● **Your task**:
Could you turn the lines of every entry below into a JSON list of strings, one string per line, with blank lines left out?

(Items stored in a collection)

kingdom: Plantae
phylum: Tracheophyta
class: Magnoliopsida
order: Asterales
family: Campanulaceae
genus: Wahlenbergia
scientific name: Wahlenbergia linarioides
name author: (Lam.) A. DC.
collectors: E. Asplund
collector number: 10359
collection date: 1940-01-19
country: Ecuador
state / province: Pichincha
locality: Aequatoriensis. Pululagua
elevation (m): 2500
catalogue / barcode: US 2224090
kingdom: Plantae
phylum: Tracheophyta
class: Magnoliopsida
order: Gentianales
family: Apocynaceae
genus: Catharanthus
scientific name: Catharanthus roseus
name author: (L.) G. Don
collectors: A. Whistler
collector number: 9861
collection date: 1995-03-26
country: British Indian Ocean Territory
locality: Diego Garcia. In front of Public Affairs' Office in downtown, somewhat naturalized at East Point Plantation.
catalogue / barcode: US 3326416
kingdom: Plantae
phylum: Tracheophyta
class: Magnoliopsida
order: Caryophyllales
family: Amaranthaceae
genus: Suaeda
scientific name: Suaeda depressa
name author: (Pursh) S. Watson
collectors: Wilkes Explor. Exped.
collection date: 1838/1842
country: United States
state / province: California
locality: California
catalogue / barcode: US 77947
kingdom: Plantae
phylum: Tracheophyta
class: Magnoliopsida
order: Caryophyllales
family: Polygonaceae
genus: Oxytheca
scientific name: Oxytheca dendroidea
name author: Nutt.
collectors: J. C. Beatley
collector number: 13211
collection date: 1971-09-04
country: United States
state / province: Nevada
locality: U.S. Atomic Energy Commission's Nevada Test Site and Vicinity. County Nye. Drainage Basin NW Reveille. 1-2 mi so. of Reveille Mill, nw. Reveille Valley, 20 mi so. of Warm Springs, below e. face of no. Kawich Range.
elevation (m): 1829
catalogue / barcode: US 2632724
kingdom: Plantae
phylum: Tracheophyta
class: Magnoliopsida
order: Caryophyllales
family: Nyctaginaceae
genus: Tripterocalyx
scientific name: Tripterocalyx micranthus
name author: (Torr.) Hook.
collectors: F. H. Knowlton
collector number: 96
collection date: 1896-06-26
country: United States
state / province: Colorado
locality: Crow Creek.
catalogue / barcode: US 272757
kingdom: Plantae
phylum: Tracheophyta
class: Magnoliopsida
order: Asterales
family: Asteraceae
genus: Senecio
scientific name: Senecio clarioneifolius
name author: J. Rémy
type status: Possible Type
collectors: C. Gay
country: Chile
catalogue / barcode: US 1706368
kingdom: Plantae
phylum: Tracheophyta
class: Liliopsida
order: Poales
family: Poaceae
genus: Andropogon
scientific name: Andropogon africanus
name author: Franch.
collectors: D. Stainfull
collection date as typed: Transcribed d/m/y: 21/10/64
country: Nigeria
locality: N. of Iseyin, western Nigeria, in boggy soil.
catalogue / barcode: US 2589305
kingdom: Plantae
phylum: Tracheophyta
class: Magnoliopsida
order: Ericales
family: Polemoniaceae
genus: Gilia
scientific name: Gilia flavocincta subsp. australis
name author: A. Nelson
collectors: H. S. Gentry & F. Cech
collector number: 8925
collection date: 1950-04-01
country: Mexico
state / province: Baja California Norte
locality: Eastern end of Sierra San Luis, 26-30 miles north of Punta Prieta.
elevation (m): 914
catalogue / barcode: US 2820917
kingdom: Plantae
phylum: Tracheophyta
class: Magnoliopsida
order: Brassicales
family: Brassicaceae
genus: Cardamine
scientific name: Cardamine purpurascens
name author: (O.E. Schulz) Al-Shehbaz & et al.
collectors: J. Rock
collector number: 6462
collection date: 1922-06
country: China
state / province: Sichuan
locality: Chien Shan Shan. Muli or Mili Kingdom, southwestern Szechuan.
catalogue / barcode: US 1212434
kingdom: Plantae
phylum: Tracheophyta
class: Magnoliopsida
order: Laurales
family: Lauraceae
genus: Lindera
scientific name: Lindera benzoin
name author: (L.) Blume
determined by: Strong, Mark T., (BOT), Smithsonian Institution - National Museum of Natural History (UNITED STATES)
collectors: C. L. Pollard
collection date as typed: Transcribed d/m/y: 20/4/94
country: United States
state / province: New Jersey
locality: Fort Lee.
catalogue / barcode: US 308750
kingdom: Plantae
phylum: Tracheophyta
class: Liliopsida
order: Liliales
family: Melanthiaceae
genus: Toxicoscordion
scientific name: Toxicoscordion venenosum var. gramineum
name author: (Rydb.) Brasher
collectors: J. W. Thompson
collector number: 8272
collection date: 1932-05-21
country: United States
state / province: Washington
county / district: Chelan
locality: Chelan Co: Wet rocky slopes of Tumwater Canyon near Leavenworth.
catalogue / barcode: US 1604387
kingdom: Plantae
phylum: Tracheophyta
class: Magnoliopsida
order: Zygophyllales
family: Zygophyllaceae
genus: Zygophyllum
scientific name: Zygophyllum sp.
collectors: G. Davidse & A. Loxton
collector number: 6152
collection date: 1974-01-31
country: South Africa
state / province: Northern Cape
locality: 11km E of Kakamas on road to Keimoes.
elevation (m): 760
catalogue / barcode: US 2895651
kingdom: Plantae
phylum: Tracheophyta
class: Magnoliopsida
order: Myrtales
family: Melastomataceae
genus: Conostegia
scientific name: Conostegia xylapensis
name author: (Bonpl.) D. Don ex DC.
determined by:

● **Worked solution**:
[
  "kingdom: Plantae",
  "phylum: Tracheophyta",
  "class: Magnoliopsida",
  "order: Asterales",
  "family: Campanulaceae",
  "genus: Wahlenbergia",
  "scientific name: Wahlenbergia linarioides",
  "name author: (Lam.) A. DC.",
  "collectors: E. Asplund",
  "collector number: 10359",
  "collection date: 1940-01-19",
  "country: Ecuador",
  "state / province: Pichincha",
  "locality: Aequatoriensis. Pululagua",
  "elevation (m): 2500",
  "catalogue / barcode: US 2224090",
  "kingdom: Plantae",
  "phylum: Tracheophyta",
  "class: Magnoliopsida",
  "order: Gentianales",
  "family: Apocynaceae",
  "genus: Catharanthus",
  "scientific name: Catharanthus roseus",
  "name author: (L.) G. Don",
  "collectors: A. Whistler",
  "collector number: 9861",
  "collection date: 1995-03-26",
  "country: British Indian Ocean Territory",
  "locality: Diego Garcia. In front of Public Affairs' Office in downtown, somewhat naturalized at East Point Plantation.",
  "catalogue / barcode: US 3326416",
  "kingdom: Plantae",
  "phylum: Tracheophyta",
  "class: Magnoliopsida",
  "order: Caryophyllales",
  "family: Amaranthaceae",
  "genus: Suaeda",
  "scientific name: Suaeda depressa",
  "name author: (Pursh) S. Watson",
  "collectors: Wilkes Explor. Exped.",
  "collection date: 1838/1842",
  "country: United States",
  "state / province: California",
  "locality: California",
  "catalogue / barcode: US 77947",
  "kingdom: Plantae",
  "phylum: Tracheophyta",
  "class: Magnoliopsida",
  "order: Caryophyllales",
  "family: Polygonaceae",
  "genus: Oxytheca",
  "scientific name: Oxytheca dendroidea",
  "name author: Nutt.",
  "collectors: J. C. Beatley",
  "collector number: 13211",
  "collection date: 1971-09-04",
  "country: United States",
  "state / province: Nevada",
  "locality: U.S. Atomic Energy Commission's Nevada Test Site and Vicinity. County Nye. Drainage Basin NW Reveille. 1-2 mi so. of Reveille Mill, nw. Reveille Valley, 20 mi so. of Warm Springs, below e. face of no. Kawich Range.",
  "elevation (m): 1829",
  "catalogue / barcode: US 2632724",
  "kingdom: Plantae",
  "phylum: Tracheophyta",
  "class: Magnoliopsida",
  "order: Caryophyllales",
  "family: Nyctaginaceae",
  "genus: Tripterocalyx",
  "scientific name: Tripterocalyx micranthus",
  "name author: (Torr.) Hook.",
  "collectors: F. H. Knowlton",
  "collector number: 96",
  "collection date: 1896-06-26",
  "country: United States",
  "state / province: Colorado",
  "locality: Crow Creek.",
  "catalogue / barcode: US 272757",
  "kingdom: Plantae",
  "phylum: Tracheophyta",
  "class: Magnoliopsida",
  "order: Asterales",
  "family: Asteraceae",
  "genus: Senecio",
  "scientific name: Senecio clarioneifolius",
  "name author: J. Rémy",
  "type status: Possible Type",
  "collectors: C. Gay",
  "country: Chile",
  "catalogue / barcode: US 1706368",
  "kingdom: Plantae",
  "phylum: Tracheophyta",
  "class: Liliopsida",
  "order: Poales",
  "family: Poaceae",
  "genus: Andropogon",
  "scientific name: Andropogon africanus",
  "name author: Franch.",
  "collectors: D. Stainfull",
  "collection date as typed: Transcribed d/m/y: 21/10/64",
  "country: Nigeria",
  "locality: N. of Iseyin, western Nigeria, in boggy soil.",
  "catalogue / barcode: US 2589305",
  "kingdom: Plantae",
  "phylum: Tracheophyta",
  "class: Magnoliopsida",
  "order: Ericales",
  "family: Polemoniaceae",
  "genus: Gilia",
  "scientific name: Gilia flavocincta subsp. australis",
  "name author: A. Nelson",
  "collectors: H. S. Gentry & F. Cech",
  "collector number: 8925",
  "collection date: 1950-04-01",
  "country: Mexico",
  "state / province: Baja California Norte",
  "locality: Eastern end of Sierra San Luis, 26-30 miles north of Punta Prieta.",
  "elevation (m): 914",
  "catalogue / barcode: US 2820917",
  "kingdom: Plantae",
  "phylum: Tracheophyta",
  "class: Magnoliopsida",
  "order: Brassicales",
  "family: Brassicaceae",
  "genus: Cardamine",
  "scientific name: Cardamine purpurascens",
  "name author: (O.E. Schulz) Al-Shehbaz & et al.",
  "collectors: J. Rock",
  "collector number: 6462",
  "collection date: 1922-06",
  "country: China",
  "state / province: Sichuan",
  "locality: Chien Shan Shan. Muli or Mili Kingdom, southwestern Szechuan.",
  "catalogue / barcode: US 1212434",
  "kingdom: Plantae",
  "phylum: Tracheophyta",
  "class: Magnoliopsida",
  "order: Laurales",
  "family: Lauraceae",
  "genus: Lindera",
  "scientific name: Lindera benzoin",
  "name author: (L.) Blume",
  "determined by: Strong, Mark T., (BOT), Smithsonian Institution - National Museum of Natural History (UNITED STATES)",
  "collectors: C. L. Pollard",
  "collection date as typed: Transcribed d/m/y: 20/4/94",
  "country: United States",
  "state / province: New Jersey",
  "locality: Fort Lee.",
  "catalogue / barcode: US 308750",
  "kingdom: Plantae",
  "phylum: Tracheophyta",
  "class: Liliopsida",
  "order: Liliales",
  "family: Melanthiaceae",
  "genus: Toxicoscordion",
  "scientific name: Toxicoscordion venenosum var. gramineum",
  "name author: (Rydb.) Brasher",
  "collectors: J. W. Thompson",
  "collector number: 8272",
  "collection date: 1932-05-21",
  "country: United States",
  "state / province: Washington",
  "county / district: Chelan",
  "locality: Chelan Co: Wet rocky slopes of Tumwater Canyon near Leavenworth.",
  "catalogue / barcode: US 1604387",
  "kingdom: Plantae",
  "phylum: Tracheophyta",
  "class: Magnoliopsida",
  "order: Zygophyllales",
  "family: Zygophyllaceae",
  "genus: Zygophyllum",
  "scientific name: Zygophyllum sp.",
  "collectors: G. Davidse & A. Loxton",
  "collector number: 6152",
  "collection date: 1974-01-31",
  "country: South Africa",
  "state / province: Northern Cape",
  "locality: 11km E of Kakamas on road to Keimoes.",
  "elevation (m): 760",
  "catalogue / barcode: US 2895651",
  "kingdom: Plantae",
  "phylum: Tracheophyta",
  "class: Magnoliopsida",
  "order: Myrtales",
  "family: Melastomataceae",
  "genus: Conostegia",
  "scientific name: Conostegia xylapensis",
  "name author: (Bonpl.) D. Don ex DC.",
  "determined by:"
]